It's just around the corner, as usual.
This has to be one of the most overused and baseless arguments commonly thrown around in the tech industry as a whole.
Game over means what exactly? They'll own nearly 100% of the market? Or just be the largest single SoC supplier? Are you one of the people who thinks Apple will switch to using them? What's your time scale here? Wanna place some wagers on anything?
I think Apple switching to them is very unlikely -- they have the cash in hand to make more... effective, more... radical investments. Perhaps they'll buy a country.
I think Intel will become a big player within the next two years. I think Nvidia is going to suffer the most out of the current big contenders, but it's hard to say. Tegra's been underwhelming thus far, and they've been relying on being the first of the big players to market.
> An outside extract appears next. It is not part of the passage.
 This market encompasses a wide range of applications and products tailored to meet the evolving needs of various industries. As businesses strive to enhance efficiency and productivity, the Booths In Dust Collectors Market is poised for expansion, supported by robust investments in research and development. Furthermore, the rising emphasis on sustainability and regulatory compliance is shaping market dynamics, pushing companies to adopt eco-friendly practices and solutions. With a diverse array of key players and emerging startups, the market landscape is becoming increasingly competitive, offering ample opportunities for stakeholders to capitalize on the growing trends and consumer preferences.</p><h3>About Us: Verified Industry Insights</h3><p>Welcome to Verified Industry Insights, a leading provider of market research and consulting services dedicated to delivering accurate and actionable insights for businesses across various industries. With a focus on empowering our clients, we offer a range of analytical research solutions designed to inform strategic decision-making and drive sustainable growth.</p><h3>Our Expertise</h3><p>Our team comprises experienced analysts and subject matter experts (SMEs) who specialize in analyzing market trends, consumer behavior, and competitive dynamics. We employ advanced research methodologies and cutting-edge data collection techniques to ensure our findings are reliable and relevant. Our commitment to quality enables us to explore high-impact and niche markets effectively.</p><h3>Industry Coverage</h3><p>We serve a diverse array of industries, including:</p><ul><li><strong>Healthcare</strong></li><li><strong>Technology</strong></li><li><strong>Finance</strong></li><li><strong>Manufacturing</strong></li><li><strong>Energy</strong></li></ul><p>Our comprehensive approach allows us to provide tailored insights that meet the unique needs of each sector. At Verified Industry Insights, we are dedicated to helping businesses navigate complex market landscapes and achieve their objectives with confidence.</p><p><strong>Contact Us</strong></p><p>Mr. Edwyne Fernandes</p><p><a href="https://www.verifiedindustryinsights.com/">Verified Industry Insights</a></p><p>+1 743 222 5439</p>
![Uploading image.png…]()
That didn't work out with Tegra 4, and I think that things will only get worse as time goes on.
What does Cherry Trail have to do with servers??
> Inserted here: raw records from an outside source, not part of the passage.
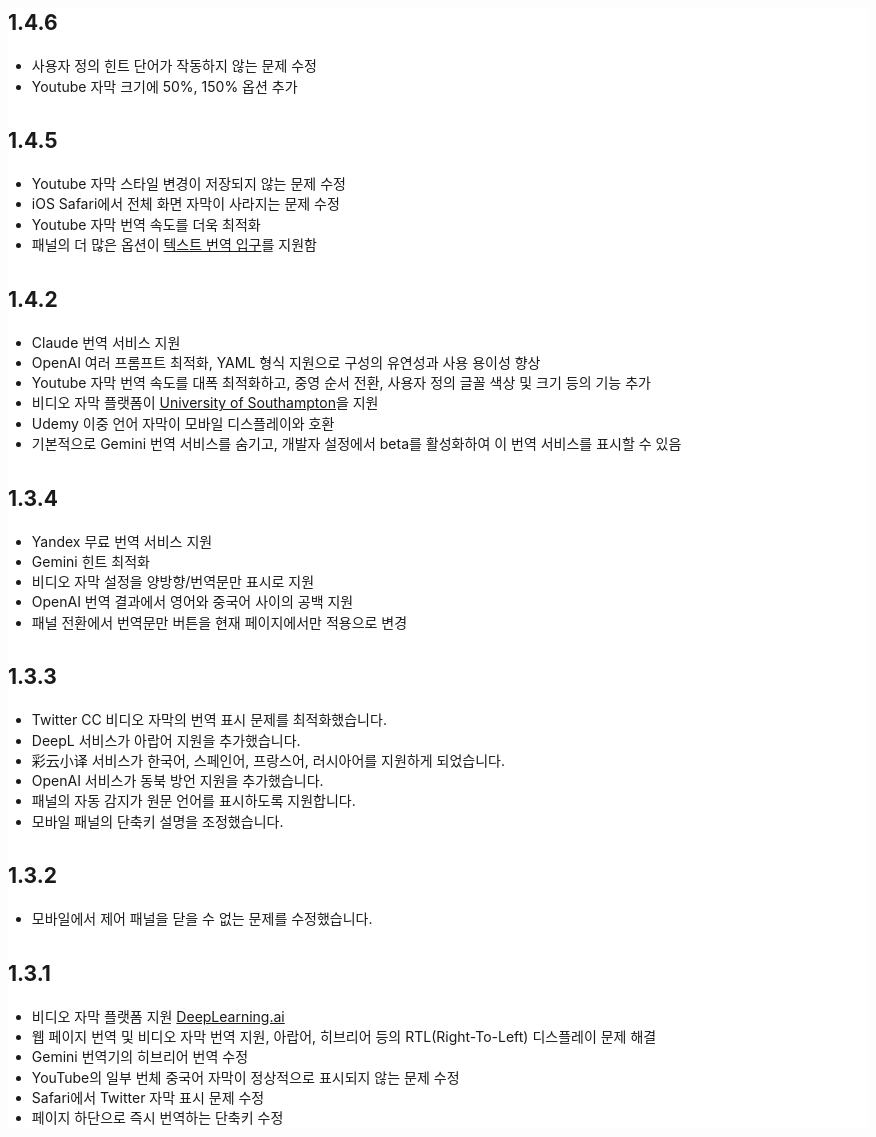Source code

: ## 1.4.6

- 사용자 정의 힌트 단어가 작동하지 않는 문제 수정
- Youtube 자막 크기에 50%, 150% 옵션 추가

## 1.4.5

- Youtube 자막 스타일 변경이 저장되지 않는 문제 수정
- iOS Safari에서 전체 화면 자막이 사라지는 문제 수정
- Youtube 자막 번역 속도를 더욱 최적화
- 패널의 더 많은 옵션이 [텍스트 번역 입구](https://app.immersivetranslate.com/text/)를 지원함

## 1.4.2

- Claude 번역 서비스 지원
- OpenAI 여러 프롬프트 최적화, YAML 형식 지원으로 구성의 유연성과 사용 용이성 향상
- Youtube 자막 번역 속도를 대폭 최적화하고, 중영 순서 전환, 사용자 정의 글꼴 색상 및 크기 등의 기능 추가
- 비디오 자막 플랫폼이 [University of Southampton](https://southampton.cloud.panopto.eu)을 지원
- Udemy 이중 언어 자막이 모바일 디스플레이와 호환
- 기본적으로 Gemini 번역 서비스를 숨기고, 개발자 설정에서 beta를 활성화하여 이 번역 서비스를 표시할 수 있음

## 1.3.4

- Yandex 무료 번역 서비스 지원
- Gemini 힌트 최적화
- 비디오 자막 설정을 양방향/번역문만 표시로 지원
- OpenAI 번역 결과에서 영어와 중국어 사이의 공백 지원
- 패널 전환에서 번역문만 버튼을 현재 페이지에서만 적용으로 변경

## 1.3.3

- Twitter CC 비디오 자막의 번역 표시 문제를 최적화했습니다.
- DeepL 서비스가 아랍어 지원을 추가했습니다.
- 彩云小译 서비스가 한국어, 스페인어, 프랑스어, 러시아어를 지원하게 되었습니다.
- OpenAI 서비스가 동북 방언 지원을 추가했습니다.
- 패널의 자동 감지가 원문 언어를 표시하도록 지원합니다.
- 모바일 패널의 단축키 설명을 조정했습니다.

## 1.3.2

- 모바일에서 제어 패널을 닫을 수 없는 문제를 수정했습니다.

## 1.3.1

- 비디오 자막 플랫폼 지원 [DeepLearning.ai](https://learn.deeplearning.ai)
- 웹 페이지 번역 및 비디오 자막 번역 지원, 아랍어, 히브리어 등의 RTL(Right-To-Left) 디스플레이 문제 해결
- Gemini 번역기의 히브리어 번역 수정
- YouTube의 일부 번체 중국어 자막이 정상적으로 표시되지 않는 문제 수정
- Safari에서 Twitter 자막 표시 문제 수정
- 페이지 하단으로 즉시 번역하는 단축키 수정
I should have said Airmont.
The way I see it, the server market isn't really about Intel vs ARM, it's about Intel vs other companies who build server stuff. Those companies are moving from supplying hardware systems built around third party CPUs and chipsets to full custom/integrated solutions. Given that ARM is just the reasonable choice for CPU in most of these cases.
The closed-off nature of x86 is certainly its biggest weakness, and it will be interesting to see what Intel does, if anything (other than what they've already announced to support the industry's desire for custom solutions, which is of questionable use), to address that and keep ARM from infiltrating the low power server market.
Intel's Atom-based server parts will be formidable but I don't see them displacing everyone else's market viability (for the low power/cloud based microservers) just because they won't satisfy as many niches and they won't offer the best implementation for everything that they throw on there vs every other specialist with a lot of experience. Having a manufacturing advantage alone doesn't make you the best and most suitable at everything in the world.
I expect Intel to infiltrate more markets as time goes on. Intel's growing influence on the DRAM market will be fun to watch.